Il cite la condition de l'existence d'une "agression armée", comme l'un des principaux efforts de la communauté international de prévenir les guerres. A ce titre, le droit de légitime défense préventive, exclu dans l'article 51 de la Charte, a été évoqué à plusieurs reprises pendant la guerre froide, mais "d'une manière générale (...) les revendications en faveur de la thèse de la légitime défense préventive, non seulement n'ont jamais convaincu une large majorité d'Etats, mais se sont faites de plus en plus rares au fil des ans. Cela explique sans doute que (...), on n'en retrouve aucune trace dans les textes de principe finalement adoptés."
Les années 1990 ont connu peu de débats relatifs à la légitime défense préventive, mais les événement du 11 septembre 2001 ont modifié la donne, selon une profondeur que la proximité de ceux-ci interdit de percevoir réellement. Non pas sur la notion de légitime défense préventive, finalement rejetée dans la discussion en tout cas jusqu'en 2005, mais sur les questions d'"agression indirecte" intervenues dans les débats à propos de la lutte contre le terrorisme, à propos d'activité de préparations d'attentats sur des territoires étrangers. L'auteur discute longuement des arguments développés après septembre 2001. Il existe une certaine remise en cause des définitions de l'agression et de l'agresseur adoptés par l'Assemblée générale en 1974, notamment sur les activités d'Al Quaida en Irak et en Afghanistan, mais à l'inverse, une majorité d'Etat refuse toujours d'accepter la reconnaissance de cette notion d'agression indirecte. Dans la jurisprudence internationale, Olivier CORTON relève l'absence d'acceptation de celle-ci. Il note plutôt un retour strict sur les critères énoncés dans la Charte des Nations Unies.

      Olivier CORTEN, Le droit contre la guerre, l'interdiction du recours à la force en droit international contemporain, Editions A Pedone, 2008 ; Bernhardt GRAEFRATH, Introduction du droit des relations conflictuelles dans Droit International, Bilan et perspectives, Tome 2, sous la direction de Mohammed BEDJAOUI, Editions A Pedone/UNESCO, 1991 ; Charles ROUSSEAU, Le droit des conflits armés, Editions A Pedone, 1983.

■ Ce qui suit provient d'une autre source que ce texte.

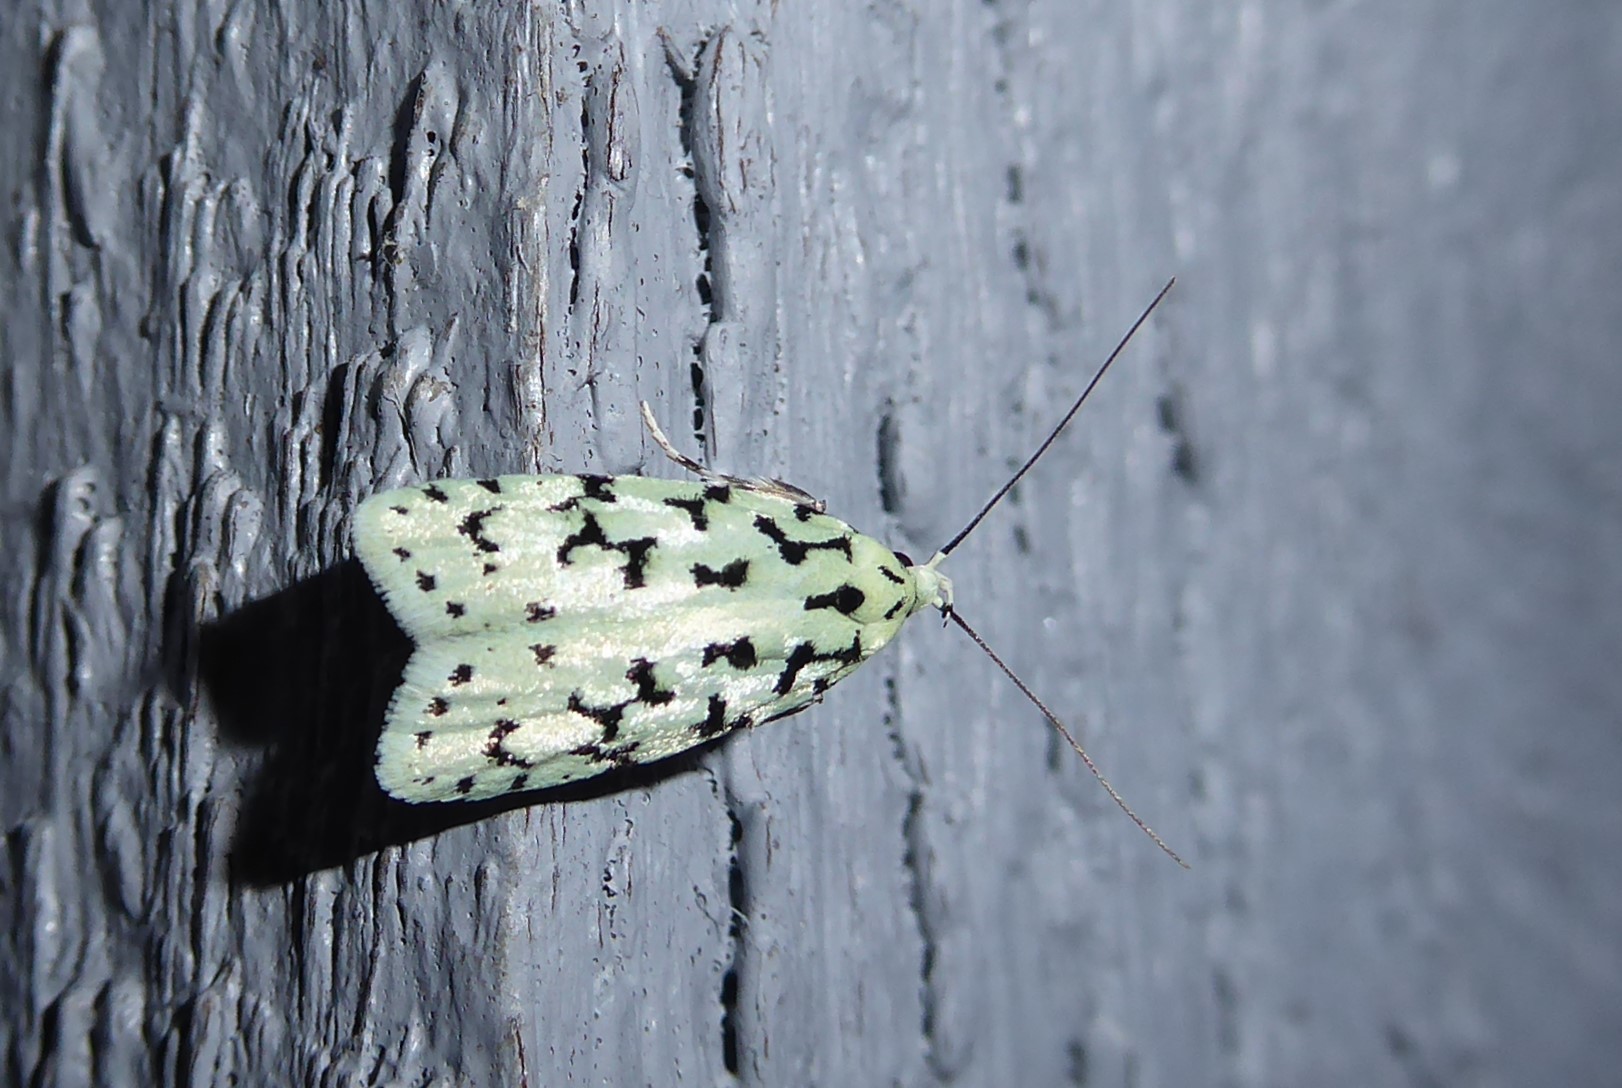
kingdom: Animalia
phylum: Arthropoda
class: Insecta
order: Lepidoptera
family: Oecophoridae
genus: Izatha
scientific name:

   Ceux qui veulent étudier les débats autour des définitions de l'agresseur et de l'agression peuvent se reporter utilemenrt à l'ouvrage d'Eugène ARONEANU, même s'il date un peu, étant écrit en 1958, et paru à Les Editions internationales. Ce livre constitue un excellent point de départ, car il aborde les différents débats, des travaux  de la SDN pour le projet de Traité d'Assistance Mutuelle de 1924 au texte de la résolution de l'Assemblée Générale des Nations Unies de 1952. D'une part car les termes du débat n'ont pas beaucoup changé (avant l'introduction de la question du terrorisme et de du droit de légitime défense préventive) et d'autre part car l'ouvrage comporte les textes intégraux se rapportant à la question (Protocoles, Traités et Résolutions). Il permet de suivre les méandres des logiques des différents Etats intervenants qui président à l'émergence du droit international des conflits d'aujourd'hui.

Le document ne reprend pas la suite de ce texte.